Les Chroniques de Sire Jean Froissart/Livre I, Partie I/Chapitre CCLXIII

Texte établi par J. A. C. Buchon (Ip. 216-217).
Livre I. — Partie I. [1346]

CHAPITRE CCLXIII.


Comment le comte de Ghines et le comte de Tancarville se partirent du siége d’Aiguillon et vinrent à Paris dire au roi la manière du siége d’Aiguillon.

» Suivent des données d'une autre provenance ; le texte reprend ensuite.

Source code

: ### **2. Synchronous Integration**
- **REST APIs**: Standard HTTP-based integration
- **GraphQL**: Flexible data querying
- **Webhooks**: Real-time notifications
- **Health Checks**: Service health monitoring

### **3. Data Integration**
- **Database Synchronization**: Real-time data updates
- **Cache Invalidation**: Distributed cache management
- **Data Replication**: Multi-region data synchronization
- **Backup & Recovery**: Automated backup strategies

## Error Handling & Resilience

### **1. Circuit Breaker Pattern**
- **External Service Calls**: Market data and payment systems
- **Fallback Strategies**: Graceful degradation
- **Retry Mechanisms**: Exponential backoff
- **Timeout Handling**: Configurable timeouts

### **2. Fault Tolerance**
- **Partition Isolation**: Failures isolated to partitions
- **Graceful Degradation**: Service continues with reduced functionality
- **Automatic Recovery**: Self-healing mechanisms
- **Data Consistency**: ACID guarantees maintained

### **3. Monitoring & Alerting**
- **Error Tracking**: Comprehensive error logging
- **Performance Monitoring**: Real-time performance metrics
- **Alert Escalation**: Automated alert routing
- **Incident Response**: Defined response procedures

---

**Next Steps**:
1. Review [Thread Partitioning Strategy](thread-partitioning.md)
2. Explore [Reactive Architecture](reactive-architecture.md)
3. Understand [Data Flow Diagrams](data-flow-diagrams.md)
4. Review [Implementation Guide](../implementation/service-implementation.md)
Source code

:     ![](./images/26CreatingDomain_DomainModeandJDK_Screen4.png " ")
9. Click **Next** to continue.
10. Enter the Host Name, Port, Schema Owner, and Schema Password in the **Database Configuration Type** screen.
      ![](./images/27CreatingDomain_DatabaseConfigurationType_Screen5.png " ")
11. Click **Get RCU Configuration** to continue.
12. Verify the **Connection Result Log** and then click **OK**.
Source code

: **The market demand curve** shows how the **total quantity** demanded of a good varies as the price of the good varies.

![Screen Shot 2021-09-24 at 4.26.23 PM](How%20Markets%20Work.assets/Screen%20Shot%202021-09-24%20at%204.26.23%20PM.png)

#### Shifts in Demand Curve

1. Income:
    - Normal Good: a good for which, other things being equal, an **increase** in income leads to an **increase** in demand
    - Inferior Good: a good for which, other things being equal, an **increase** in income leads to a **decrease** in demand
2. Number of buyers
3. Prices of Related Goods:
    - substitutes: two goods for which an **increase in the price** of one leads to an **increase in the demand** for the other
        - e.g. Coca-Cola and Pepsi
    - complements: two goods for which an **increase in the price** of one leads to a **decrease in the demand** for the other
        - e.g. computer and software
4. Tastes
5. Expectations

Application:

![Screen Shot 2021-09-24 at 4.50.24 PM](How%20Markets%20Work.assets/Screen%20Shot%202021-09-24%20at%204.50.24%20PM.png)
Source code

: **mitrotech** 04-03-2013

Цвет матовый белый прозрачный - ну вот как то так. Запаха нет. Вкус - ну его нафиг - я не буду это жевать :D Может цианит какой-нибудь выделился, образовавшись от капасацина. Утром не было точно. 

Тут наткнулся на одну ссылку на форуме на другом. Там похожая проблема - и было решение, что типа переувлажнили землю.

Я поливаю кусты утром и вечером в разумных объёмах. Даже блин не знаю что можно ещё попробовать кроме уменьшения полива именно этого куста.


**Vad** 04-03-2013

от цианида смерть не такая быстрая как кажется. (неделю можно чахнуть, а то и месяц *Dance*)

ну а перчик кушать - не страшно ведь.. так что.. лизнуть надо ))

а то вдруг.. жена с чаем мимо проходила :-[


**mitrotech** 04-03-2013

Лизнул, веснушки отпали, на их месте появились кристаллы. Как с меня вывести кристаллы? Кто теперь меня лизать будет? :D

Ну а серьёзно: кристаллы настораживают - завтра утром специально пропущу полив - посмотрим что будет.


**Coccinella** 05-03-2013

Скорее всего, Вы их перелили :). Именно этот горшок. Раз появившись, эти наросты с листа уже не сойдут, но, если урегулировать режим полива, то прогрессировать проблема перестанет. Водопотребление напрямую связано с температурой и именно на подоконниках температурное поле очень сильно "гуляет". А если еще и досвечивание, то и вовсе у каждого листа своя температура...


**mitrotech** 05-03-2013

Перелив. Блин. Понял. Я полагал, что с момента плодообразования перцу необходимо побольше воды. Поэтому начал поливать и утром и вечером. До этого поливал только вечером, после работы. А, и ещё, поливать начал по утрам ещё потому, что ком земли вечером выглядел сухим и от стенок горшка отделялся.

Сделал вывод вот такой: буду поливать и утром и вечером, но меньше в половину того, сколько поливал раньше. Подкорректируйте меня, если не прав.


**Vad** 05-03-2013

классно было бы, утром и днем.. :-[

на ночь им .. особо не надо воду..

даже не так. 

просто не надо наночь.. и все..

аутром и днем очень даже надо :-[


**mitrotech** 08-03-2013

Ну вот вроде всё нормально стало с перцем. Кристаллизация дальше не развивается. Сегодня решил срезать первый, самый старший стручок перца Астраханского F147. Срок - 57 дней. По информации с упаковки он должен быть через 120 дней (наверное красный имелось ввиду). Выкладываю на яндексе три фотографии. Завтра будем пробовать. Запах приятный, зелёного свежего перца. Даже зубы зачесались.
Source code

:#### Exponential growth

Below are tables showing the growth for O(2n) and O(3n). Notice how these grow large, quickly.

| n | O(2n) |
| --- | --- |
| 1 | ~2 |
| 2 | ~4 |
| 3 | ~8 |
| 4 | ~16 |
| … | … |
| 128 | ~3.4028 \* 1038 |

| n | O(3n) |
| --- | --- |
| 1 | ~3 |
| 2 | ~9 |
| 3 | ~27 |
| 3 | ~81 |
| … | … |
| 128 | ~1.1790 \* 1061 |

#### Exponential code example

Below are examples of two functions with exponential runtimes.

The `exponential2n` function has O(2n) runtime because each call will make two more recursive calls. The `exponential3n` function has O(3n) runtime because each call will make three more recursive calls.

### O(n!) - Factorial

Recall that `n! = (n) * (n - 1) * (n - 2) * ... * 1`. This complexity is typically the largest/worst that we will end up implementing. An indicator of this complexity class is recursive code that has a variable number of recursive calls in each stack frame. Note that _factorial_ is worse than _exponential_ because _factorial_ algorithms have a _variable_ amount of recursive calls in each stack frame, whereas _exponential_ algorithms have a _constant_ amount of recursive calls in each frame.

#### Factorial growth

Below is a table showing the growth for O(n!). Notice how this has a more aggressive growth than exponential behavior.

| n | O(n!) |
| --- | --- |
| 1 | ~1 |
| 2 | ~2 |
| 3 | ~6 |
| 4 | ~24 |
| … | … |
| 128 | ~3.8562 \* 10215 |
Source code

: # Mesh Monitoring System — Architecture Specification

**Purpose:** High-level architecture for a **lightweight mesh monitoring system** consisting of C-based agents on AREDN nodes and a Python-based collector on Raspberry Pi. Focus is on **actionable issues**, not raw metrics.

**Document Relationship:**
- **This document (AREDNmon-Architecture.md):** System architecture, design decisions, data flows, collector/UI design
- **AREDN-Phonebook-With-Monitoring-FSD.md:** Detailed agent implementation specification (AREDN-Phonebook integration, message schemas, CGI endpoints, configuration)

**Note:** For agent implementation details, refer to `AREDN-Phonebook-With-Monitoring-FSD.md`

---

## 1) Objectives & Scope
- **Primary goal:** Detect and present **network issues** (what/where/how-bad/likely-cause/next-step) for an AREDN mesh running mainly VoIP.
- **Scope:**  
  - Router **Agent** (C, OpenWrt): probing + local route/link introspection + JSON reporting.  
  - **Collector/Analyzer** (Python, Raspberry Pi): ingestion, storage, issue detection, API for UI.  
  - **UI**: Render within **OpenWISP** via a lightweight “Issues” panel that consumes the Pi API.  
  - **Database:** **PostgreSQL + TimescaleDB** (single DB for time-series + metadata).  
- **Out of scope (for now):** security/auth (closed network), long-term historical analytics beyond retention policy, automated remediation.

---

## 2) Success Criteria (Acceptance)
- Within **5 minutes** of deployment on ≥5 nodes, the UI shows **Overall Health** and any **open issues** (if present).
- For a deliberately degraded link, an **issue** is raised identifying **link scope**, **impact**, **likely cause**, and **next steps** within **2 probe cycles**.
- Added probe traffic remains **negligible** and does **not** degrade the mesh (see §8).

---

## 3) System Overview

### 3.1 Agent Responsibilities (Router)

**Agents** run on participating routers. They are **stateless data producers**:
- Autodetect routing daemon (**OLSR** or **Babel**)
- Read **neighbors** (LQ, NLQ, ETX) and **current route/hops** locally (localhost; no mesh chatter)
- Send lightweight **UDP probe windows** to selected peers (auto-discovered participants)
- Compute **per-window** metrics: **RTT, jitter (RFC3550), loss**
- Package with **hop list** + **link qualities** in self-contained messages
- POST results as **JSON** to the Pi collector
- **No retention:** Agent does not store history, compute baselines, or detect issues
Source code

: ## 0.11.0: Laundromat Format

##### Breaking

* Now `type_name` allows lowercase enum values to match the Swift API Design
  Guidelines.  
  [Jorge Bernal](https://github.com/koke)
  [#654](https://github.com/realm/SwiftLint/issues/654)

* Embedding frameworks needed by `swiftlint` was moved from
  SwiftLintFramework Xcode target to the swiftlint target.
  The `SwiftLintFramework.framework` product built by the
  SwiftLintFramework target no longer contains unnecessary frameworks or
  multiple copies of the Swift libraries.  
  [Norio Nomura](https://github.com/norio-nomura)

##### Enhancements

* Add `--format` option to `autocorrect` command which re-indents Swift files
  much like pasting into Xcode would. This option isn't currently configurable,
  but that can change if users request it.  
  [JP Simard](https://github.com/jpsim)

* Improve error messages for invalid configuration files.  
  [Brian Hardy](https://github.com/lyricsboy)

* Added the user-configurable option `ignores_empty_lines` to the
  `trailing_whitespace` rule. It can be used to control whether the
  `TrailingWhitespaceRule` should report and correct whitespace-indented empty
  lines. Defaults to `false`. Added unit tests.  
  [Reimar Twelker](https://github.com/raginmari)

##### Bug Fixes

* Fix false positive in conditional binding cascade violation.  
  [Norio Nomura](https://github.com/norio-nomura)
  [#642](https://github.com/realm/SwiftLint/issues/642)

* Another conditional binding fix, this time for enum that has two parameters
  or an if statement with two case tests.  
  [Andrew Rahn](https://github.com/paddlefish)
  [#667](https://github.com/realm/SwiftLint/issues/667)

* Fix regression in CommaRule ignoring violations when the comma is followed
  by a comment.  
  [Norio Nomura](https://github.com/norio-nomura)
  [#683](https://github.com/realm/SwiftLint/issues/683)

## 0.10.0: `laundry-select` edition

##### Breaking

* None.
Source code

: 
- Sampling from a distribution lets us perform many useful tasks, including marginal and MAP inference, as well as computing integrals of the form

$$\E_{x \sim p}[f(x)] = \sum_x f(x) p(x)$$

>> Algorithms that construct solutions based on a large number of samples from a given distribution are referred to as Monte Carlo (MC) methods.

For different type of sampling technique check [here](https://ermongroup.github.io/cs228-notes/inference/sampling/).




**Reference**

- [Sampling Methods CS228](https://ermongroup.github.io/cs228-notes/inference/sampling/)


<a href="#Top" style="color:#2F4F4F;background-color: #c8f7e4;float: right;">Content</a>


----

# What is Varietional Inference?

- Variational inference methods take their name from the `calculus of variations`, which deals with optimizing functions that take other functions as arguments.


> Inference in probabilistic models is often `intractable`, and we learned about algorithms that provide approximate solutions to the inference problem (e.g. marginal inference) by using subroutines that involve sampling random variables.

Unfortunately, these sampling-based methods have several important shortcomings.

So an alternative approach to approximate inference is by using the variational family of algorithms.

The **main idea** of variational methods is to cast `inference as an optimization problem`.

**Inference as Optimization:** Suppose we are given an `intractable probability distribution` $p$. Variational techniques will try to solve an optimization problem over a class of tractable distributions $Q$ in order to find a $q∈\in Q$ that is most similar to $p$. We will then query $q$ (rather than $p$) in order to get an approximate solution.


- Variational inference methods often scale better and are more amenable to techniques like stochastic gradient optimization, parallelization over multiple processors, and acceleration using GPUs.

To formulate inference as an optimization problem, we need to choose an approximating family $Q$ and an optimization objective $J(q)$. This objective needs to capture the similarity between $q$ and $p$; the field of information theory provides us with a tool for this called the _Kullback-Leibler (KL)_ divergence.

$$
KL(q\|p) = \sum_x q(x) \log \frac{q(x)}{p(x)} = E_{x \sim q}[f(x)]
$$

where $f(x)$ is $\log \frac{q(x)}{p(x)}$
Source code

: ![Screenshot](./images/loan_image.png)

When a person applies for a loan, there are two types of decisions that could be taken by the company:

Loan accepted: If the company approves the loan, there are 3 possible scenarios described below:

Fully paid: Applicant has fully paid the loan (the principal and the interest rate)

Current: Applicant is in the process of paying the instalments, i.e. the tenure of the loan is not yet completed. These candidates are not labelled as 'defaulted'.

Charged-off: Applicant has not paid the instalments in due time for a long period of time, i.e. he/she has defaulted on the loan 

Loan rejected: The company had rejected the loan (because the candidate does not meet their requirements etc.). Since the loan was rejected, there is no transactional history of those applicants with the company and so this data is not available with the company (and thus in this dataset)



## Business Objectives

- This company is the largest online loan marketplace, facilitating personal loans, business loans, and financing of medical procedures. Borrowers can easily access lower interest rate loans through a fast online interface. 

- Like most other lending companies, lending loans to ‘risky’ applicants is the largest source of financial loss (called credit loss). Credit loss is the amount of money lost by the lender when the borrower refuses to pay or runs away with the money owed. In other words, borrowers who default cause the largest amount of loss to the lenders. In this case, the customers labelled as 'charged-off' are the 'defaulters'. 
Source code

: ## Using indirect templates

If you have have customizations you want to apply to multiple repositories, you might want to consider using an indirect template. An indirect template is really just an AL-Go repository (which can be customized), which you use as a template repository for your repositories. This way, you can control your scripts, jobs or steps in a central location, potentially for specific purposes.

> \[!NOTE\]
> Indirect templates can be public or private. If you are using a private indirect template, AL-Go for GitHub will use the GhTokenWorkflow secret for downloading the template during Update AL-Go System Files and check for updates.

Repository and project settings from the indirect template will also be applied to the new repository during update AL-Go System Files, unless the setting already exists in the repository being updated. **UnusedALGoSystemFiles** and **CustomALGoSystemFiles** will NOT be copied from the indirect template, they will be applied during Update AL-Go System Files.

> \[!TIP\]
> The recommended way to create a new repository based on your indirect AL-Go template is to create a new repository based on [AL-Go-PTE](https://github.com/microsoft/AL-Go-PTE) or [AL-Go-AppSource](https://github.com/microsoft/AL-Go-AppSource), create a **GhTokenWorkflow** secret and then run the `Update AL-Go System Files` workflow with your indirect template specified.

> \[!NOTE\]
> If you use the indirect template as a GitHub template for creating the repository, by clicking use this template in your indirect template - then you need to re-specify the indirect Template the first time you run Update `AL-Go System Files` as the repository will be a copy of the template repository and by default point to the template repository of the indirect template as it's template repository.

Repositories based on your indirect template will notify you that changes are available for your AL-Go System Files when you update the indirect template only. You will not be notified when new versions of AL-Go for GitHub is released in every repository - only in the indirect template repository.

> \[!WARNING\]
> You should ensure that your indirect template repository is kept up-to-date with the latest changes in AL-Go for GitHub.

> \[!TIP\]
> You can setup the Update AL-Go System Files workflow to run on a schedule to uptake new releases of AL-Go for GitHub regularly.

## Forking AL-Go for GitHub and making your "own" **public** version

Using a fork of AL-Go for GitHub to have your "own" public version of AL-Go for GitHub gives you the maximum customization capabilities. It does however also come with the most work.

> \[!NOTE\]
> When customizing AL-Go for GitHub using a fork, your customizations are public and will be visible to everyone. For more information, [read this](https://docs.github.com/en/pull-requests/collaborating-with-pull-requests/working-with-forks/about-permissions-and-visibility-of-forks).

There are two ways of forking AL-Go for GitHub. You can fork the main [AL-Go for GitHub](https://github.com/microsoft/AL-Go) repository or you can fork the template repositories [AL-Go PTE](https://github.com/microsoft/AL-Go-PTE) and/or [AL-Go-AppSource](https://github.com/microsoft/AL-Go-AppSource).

Quand le duc de Normandie et les seigneurs de France virent le grand meschef, et que par ce ils ne pouvoient venir à leur entente, ils furent moult courroucés, et firent les autres trois nefs et les kas cesser et retraire, et issir hors tous ceux qui dedans étoient. Si ne pouvoient les seigneurs plus aviser voie, manière, ni engin comment ils pussent le fort châtel d’Aiguillon conquerre ; et si n’y avoit prince, ni baron, tant fût grand, ni prochain de lignage du duc de Normandie, qui osât parler du déloger, ni traire autre part ; car le dit duc en avoit parlé moult avant qu’il ne s’en partiroit, si auroit le châtel à sa volonté et ceux qui dedans étoient, si le roi son père ne le remandoit. Si avisèrent les seigneurs que le comte de Ghines, connétable de France, et le comte de Tancarville se départiroient du siége et s’en retourneroient en France, pour montrer et conter au roi l’ordonnance de l’état du siége d’Aiguillon. Si se partirent de l’ost ces deux comtes dessus dits, assez par le congé du duc, et chevauchèrent tant par leurs journées qu’ils vinrent à Paris, où ils trouvèrent le roi Philippe. Si lui recordèrent la manière et l’état du siége d’Aiguillon, et comment le duc son fils l’avoit fait assaillir par plusieurs assauts, et rien n’y conquéroit. Le roi en fut tout émerveillé, et ne remanda point adonc le duc son fils ; mais vouloit bien qu’il se tînt encore devant Aiguillon, jusques à tant qu’il les eût contraints et conquis par famine, puisque par assaut ne les pouvoit avoir.

Or nous souffrirons à parler du duc de Normandie, et du siége d’Aiguillon, et parlerons du roi Édouard d’Angleterre et d’une grosse chevauchée qu’il fit en cette saison pardeçà la mer.